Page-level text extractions
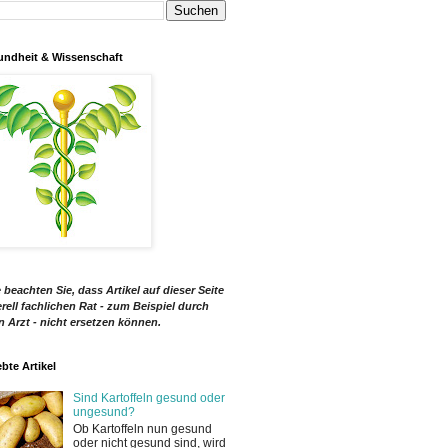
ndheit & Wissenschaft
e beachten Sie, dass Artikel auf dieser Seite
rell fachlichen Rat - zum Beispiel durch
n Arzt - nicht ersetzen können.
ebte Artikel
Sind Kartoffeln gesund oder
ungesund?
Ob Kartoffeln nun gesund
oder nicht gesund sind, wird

...

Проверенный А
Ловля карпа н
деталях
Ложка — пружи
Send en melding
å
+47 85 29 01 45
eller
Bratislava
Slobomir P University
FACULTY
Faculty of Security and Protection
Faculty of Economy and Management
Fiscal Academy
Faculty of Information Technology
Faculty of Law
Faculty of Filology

**Try it**
Please print the stretch of rows above, from the line containing "Проверенный А" through the line containing "Faculty of Information Technology", copying each line as it appears.

**Result of this task**
Проверенный А
Ловля карпа н
деталях
Ложка — пружи
Send en melding
å
+47 85 29 01 45
eller
Bratislava
Slobomir P University
FACULTY
Faculty of Security and Protection
Faculty of Economy and Management
Fiscal Academy
Faculty of Information Technology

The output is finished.